What you will do:
Take each line in the entries below that holds "nose" and show it.

Supplied data:
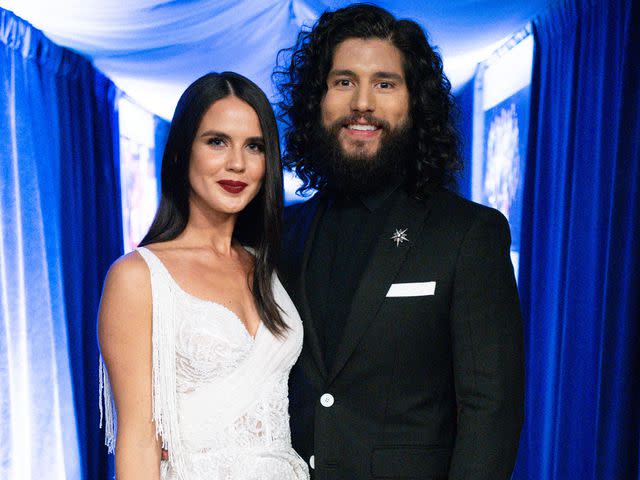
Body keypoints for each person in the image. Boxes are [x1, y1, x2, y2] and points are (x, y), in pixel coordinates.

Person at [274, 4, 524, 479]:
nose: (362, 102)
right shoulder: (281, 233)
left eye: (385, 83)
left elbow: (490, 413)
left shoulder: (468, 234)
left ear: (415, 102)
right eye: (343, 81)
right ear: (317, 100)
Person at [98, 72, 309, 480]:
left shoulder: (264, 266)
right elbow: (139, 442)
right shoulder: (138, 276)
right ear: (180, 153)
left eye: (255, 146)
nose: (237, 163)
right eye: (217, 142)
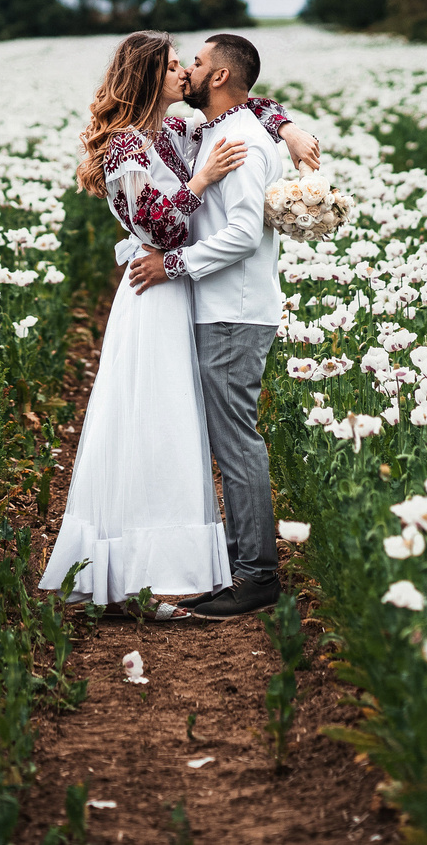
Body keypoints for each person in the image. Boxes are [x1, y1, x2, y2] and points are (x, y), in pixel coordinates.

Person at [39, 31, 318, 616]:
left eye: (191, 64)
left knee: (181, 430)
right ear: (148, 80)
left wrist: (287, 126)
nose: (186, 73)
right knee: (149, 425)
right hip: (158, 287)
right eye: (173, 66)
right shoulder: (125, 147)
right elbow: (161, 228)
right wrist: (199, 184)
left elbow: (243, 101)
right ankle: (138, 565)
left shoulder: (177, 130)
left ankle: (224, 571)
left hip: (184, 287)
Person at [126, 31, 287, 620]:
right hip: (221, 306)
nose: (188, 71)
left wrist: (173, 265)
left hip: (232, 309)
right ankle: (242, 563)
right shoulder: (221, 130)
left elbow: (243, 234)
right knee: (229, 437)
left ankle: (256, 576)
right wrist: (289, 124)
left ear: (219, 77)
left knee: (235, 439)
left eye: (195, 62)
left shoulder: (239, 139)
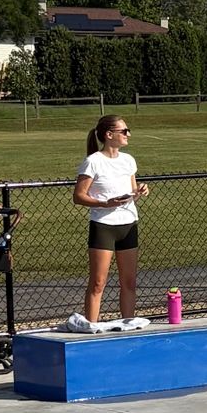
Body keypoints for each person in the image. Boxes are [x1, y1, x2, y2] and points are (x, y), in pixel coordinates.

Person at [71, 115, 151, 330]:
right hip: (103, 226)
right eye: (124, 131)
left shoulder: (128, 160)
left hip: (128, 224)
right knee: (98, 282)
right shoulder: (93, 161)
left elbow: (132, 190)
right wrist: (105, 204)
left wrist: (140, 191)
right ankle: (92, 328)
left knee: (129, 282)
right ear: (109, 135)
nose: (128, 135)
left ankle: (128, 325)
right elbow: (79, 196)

==

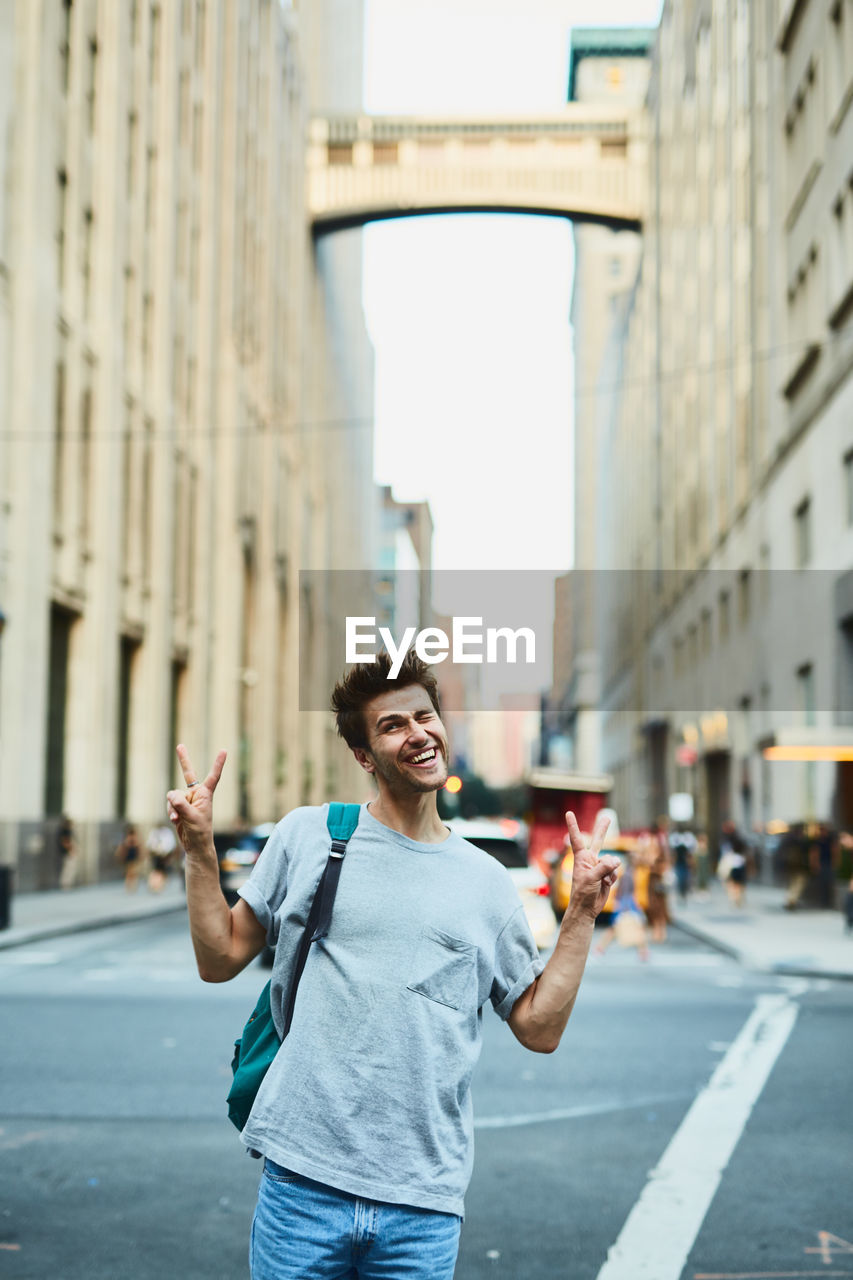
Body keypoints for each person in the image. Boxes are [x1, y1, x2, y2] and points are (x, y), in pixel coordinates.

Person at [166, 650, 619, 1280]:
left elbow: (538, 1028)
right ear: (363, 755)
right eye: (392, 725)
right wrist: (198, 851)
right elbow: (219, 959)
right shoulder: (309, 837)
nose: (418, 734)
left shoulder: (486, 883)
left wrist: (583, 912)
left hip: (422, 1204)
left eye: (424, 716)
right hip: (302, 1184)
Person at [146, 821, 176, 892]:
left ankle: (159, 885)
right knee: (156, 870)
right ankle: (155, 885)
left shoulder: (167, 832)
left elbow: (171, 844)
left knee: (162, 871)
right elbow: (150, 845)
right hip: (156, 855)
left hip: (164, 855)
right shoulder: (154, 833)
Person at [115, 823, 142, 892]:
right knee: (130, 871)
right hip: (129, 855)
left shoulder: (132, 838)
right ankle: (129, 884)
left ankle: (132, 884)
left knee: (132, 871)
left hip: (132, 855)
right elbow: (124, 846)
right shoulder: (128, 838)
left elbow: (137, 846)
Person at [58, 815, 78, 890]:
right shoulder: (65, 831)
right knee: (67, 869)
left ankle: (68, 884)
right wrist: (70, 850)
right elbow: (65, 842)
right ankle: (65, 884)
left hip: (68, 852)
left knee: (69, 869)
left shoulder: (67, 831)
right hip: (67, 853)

--

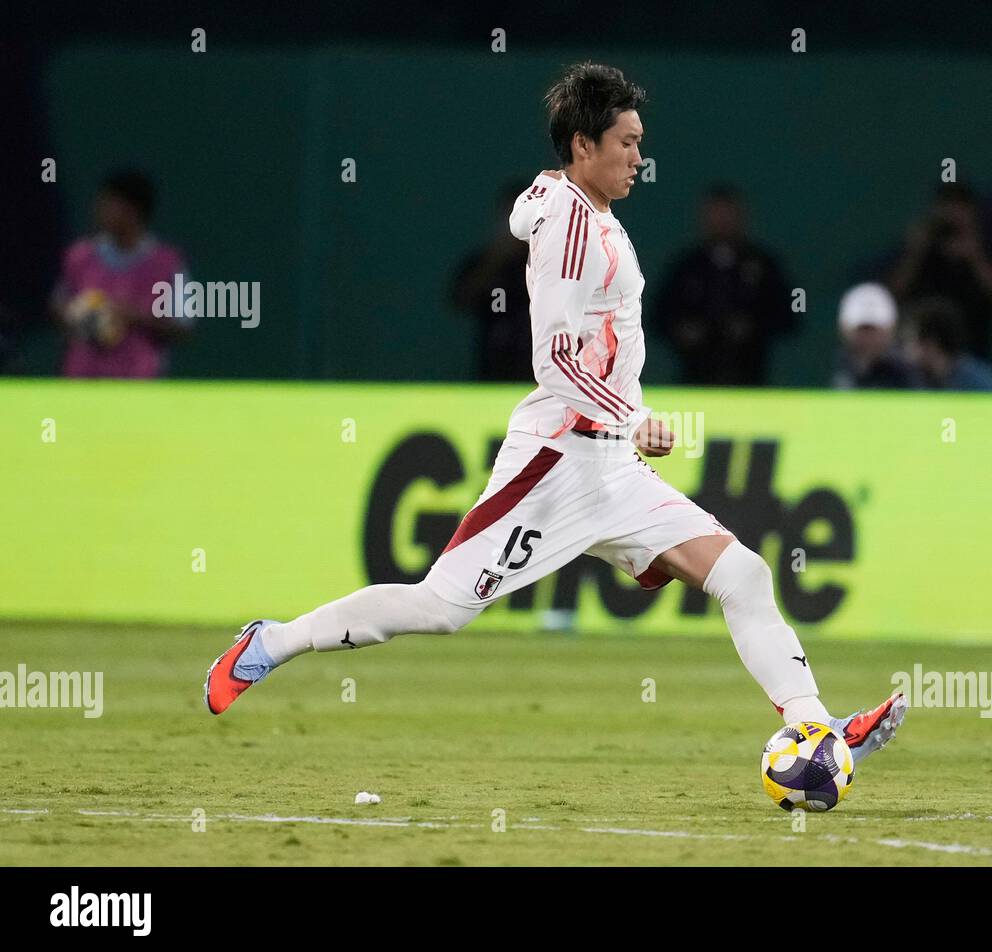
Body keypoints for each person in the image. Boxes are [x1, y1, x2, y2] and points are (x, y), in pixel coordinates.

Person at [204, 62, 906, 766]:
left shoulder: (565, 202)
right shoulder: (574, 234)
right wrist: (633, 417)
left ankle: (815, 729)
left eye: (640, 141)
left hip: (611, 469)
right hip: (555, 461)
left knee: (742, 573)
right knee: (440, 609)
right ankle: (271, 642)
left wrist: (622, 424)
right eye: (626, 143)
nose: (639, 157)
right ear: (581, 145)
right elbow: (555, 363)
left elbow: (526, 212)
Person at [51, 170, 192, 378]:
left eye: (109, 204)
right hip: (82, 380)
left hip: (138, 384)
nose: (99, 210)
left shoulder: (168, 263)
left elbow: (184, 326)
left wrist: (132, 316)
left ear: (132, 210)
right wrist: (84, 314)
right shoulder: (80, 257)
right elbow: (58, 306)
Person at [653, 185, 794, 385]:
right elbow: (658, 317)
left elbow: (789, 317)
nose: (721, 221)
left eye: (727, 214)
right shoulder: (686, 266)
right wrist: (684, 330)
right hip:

Response to this exercise:
nose: (362, 102)
nose: (237, 163)
nose: (186, 73)
nose: (188, 71)
nose: (128, 135)
nose: (418, 734)
nose: (639, 157)
nose: (99, 210)
nose: (721, 221)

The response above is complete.